O arresto, como providência típica, só pode ser deduzido em relação a direitos de crédito, já que visa, precisamente, a garantia do seu cumprimento, bastando a verificação de uma séria probabilidade quanto à existência do crédito, sendo que o justo receio da perda de garantia patrimonial, «Pressupõe a alegação e prova, ainda que perfunctória, de um circunstancialismo fáctico que faça antever o perigo de se tornar difícil ou impossível a cobrança do crédito», sendo este que preenche, no arresto, o periculum in mora que serve de fundamento à generalidade das providências cautelares (Abrantes Geraldes, ob. cit., pág. 175).
Nos termos da lei o receio deve ser fundado, ou seja «apoiado em factos que permitam afirmar, com objectividade e distanciamento, a seriedade e actualidade da ameaça e a necessidade de serem adoptadas medidas tendentes a evitar o prejuízo», não bastando, pois «simples dúvidas, conjecturas ou receios meramente subjectivos ou precipitados, assentes numa apreciação ligeira da realidade» (Abrantes Geraldes, ob. cit., III volume, pág. 87).
Vertendo ao caso e mesmo que se não discuta a existência de aventado crédito a favor dos requerentes (decorrente de alegado e imputado cumprimento defeituoso de contrato de compra e venda e decorrente direito de indemnização, nos termos do art. 562º, do Cód. Civil), não se infere justo receio de perda de garantia patrimonial.

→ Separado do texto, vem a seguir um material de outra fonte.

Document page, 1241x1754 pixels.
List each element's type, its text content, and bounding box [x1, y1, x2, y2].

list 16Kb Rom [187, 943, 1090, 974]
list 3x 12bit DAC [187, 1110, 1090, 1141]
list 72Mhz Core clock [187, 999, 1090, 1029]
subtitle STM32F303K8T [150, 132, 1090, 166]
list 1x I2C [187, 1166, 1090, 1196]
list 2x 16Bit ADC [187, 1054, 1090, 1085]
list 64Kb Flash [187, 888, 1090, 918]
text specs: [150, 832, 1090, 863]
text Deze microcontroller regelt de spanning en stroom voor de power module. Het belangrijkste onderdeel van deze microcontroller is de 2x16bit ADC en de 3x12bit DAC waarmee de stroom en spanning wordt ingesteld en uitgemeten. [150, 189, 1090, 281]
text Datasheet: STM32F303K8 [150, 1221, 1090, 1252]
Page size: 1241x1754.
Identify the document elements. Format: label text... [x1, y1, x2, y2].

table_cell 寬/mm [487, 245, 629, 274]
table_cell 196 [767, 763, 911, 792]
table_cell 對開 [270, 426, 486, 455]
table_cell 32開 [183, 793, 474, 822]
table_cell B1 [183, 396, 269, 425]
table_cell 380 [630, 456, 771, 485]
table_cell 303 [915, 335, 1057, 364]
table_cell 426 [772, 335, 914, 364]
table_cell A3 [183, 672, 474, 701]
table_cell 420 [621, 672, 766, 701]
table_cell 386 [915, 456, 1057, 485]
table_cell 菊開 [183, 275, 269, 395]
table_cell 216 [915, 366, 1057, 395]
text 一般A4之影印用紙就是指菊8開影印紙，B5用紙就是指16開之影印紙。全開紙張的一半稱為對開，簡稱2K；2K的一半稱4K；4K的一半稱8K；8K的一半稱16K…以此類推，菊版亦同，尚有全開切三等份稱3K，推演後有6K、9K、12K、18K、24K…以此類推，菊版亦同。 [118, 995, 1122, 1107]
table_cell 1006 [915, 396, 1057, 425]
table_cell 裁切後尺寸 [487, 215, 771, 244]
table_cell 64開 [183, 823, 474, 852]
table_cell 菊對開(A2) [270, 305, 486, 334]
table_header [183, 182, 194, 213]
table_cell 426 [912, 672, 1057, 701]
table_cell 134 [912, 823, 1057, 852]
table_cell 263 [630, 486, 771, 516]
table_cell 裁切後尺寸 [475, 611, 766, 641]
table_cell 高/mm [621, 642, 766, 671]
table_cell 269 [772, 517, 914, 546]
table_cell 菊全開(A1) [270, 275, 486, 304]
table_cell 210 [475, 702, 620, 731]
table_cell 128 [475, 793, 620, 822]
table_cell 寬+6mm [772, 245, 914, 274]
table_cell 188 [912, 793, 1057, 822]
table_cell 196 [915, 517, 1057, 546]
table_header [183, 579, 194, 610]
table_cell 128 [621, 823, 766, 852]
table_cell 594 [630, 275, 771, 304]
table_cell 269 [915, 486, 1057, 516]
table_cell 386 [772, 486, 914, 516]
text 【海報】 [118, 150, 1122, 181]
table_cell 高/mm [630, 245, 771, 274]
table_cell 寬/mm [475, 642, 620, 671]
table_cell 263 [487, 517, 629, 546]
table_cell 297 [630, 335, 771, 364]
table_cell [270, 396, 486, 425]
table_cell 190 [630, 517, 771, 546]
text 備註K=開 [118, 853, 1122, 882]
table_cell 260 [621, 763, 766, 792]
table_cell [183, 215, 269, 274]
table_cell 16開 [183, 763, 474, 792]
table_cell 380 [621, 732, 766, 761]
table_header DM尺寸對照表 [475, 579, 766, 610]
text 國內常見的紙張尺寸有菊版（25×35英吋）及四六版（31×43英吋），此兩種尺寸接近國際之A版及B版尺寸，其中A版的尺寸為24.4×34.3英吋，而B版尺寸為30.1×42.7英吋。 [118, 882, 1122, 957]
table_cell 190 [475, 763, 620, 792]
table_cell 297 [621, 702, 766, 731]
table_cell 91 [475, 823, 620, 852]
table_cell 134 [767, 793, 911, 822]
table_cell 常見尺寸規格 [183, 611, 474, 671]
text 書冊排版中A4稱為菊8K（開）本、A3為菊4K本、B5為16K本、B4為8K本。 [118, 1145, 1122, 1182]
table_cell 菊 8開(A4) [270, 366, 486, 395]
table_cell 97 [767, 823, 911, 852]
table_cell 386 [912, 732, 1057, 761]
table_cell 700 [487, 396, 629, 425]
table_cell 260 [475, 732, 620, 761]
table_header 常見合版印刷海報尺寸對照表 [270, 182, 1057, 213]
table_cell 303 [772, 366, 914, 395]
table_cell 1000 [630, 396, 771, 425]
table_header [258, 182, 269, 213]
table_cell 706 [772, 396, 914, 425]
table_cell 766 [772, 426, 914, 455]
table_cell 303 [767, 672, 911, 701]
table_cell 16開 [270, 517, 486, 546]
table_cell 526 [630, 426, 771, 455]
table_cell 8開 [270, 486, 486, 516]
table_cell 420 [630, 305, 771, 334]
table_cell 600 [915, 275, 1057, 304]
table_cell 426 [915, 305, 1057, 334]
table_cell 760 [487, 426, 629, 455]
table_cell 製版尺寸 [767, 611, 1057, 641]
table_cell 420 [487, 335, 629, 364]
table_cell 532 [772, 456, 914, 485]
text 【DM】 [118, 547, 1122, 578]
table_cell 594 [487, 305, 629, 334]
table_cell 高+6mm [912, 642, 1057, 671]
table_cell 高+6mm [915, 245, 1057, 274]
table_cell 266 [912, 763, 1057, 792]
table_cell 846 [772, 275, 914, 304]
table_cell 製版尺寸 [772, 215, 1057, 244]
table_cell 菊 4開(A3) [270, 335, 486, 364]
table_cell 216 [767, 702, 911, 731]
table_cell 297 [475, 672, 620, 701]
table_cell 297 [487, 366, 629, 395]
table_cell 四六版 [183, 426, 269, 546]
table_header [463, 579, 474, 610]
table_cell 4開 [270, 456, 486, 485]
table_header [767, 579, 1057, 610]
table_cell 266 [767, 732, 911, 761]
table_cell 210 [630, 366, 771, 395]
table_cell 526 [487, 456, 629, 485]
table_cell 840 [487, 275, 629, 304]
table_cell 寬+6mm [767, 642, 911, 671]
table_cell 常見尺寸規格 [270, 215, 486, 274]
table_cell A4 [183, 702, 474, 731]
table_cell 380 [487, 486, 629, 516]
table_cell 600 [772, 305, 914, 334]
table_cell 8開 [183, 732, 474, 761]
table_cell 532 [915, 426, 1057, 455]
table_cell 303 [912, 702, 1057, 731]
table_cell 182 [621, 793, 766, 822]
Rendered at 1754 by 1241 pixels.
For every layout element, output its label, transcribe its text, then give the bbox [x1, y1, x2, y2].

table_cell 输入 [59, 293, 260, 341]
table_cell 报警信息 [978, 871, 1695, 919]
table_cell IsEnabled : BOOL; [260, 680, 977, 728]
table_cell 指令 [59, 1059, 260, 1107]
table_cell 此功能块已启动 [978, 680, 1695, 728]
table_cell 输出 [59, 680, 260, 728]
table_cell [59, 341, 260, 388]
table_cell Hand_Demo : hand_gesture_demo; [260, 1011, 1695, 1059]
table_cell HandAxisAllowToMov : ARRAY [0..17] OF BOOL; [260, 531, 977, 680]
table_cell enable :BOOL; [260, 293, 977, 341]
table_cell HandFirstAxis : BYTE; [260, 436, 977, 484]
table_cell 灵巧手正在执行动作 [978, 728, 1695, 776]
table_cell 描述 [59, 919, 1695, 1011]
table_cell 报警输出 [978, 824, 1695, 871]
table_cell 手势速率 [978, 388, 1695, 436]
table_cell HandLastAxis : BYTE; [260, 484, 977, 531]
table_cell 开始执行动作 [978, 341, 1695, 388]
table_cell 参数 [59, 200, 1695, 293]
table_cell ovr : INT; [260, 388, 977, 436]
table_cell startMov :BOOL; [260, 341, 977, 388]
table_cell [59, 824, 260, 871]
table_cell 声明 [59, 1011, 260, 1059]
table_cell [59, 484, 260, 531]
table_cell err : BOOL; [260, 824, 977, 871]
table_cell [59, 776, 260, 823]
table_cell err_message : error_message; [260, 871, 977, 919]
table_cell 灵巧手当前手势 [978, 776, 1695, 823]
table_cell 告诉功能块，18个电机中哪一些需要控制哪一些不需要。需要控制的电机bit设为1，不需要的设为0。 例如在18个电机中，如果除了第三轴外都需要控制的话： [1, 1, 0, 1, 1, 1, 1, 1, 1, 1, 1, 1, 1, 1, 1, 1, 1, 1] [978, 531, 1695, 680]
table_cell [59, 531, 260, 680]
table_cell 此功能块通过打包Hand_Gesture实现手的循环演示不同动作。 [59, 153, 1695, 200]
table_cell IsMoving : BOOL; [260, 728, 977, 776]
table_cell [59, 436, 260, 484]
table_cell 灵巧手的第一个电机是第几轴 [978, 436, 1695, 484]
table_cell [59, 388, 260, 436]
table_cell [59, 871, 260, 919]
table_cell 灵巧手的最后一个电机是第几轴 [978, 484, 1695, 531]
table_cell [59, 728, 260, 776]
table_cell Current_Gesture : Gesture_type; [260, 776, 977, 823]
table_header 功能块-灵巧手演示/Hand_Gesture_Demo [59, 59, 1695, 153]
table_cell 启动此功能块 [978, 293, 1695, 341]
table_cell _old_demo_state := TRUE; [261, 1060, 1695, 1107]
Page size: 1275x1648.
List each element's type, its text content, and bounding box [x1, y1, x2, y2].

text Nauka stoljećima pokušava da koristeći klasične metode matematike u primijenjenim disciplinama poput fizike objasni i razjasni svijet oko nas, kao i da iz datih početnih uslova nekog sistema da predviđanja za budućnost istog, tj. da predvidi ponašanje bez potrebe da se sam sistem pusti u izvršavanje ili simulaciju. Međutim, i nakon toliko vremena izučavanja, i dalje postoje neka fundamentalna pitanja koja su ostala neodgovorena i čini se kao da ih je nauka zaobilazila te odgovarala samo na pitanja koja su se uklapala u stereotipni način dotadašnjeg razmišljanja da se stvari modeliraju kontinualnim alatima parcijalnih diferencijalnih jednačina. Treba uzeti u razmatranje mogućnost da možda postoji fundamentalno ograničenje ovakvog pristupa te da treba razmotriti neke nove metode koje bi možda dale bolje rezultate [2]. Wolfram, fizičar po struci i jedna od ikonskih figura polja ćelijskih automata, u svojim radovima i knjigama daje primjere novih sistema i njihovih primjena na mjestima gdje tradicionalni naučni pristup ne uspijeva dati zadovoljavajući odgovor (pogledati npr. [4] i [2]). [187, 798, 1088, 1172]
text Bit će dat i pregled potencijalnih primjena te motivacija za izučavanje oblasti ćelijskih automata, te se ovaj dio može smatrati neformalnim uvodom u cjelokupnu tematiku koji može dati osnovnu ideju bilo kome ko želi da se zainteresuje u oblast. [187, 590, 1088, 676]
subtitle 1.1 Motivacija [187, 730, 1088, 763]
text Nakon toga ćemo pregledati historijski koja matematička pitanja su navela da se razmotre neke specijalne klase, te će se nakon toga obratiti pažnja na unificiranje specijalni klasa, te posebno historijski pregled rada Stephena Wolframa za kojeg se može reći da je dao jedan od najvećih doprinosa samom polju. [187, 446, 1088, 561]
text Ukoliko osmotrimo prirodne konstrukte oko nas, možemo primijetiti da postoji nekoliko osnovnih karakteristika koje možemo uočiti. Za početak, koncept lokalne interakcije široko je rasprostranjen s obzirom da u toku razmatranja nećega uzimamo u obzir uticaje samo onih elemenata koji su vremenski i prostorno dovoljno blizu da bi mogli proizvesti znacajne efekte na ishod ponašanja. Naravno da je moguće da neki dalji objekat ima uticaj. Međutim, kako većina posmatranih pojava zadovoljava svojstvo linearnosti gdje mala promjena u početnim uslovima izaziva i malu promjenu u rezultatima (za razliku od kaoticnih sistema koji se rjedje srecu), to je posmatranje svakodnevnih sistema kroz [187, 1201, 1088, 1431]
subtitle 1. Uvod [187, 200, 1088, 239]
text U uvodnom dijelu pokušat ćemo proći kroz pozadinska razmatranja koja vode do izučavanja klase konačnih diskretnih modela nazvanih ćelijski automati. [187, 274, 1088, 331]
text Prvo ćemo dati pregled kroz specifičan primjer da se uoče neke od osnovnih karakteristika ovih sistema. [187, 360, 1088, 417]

Com efeito, pelo arresto visa-se, pois e conforme art. 619º, nº1, do Cód. Civil, acautelar-se um direito de crédito, sendo, por isso, um meio de conservação da garantia patrimonial dos credores, sendo que, a propósito da garantia patrimonial e do receio de perda da mesma, o único receio que se depreende avançado pelos requerentes é o de que os requeridos não tenham capacidade económica para satisfazer eventual indemnização, sendo certo que, quanto aos defeitos, o que a lei lhes confere é o direito a exigir a respetiva reparação, sendo essa a sua opção (vd. arts. 913º e seguintes do Cód. Civil).
Ademais, alegam a existência de património imobiliário e mobiliário dos requeridos, além de proventos advenientes do seu trabalho e a pendência de uma ação judicial que visa a sua condenação no pagamento de cerca de 12.000€, sem nada alegar de onde se possam extrair atos de dissipação do património pelos requeridos ou o que seja denunciador de comportamentos furtivos para com credores, limitando-se a reportar o eximir a cumprimento contratual.
Os requerentes não avançam, pois, uma qualquer conduta (deliberada) dos requeridos tendente à frustração de um qualquer crédito, por exemplo dando conta de bens que integravam o património dos mesmos e deixaram de integrar, que bens garantiam créditos e deixaram de o fazer ou ficaram mais onerados, não permitindo vislumbrar uma qualquer perda de garantia patrimonial.
Menos ainda é invocado um qualquer ato de extravio, dissipação ou ocultação de bens ou um qualquer ato que o indicie.
Os requerentes bastam-se, pois, na pretensão do preenchimento do periculum in mora, pela alegação do temor pela perda da garantia de pagamento das quantias que, com toda a probabilidade, os requeridos venham a ser compelidos a pagar-lhes, para custear a realização das reparações devidas, face à sua inércia no cumprimento contratual, quando nada se afere com a virtualidade de se tomar por uma intenção ou uma atuação com vista à diminuição do património dos requeridos para dificultar ou impossibilitar a satisfação de eventual crédito e quando o arresto não assenta no fundado receio de incumprimento da obrigação, mas sim no fundado receio de o credor perder a garantia patrimonial.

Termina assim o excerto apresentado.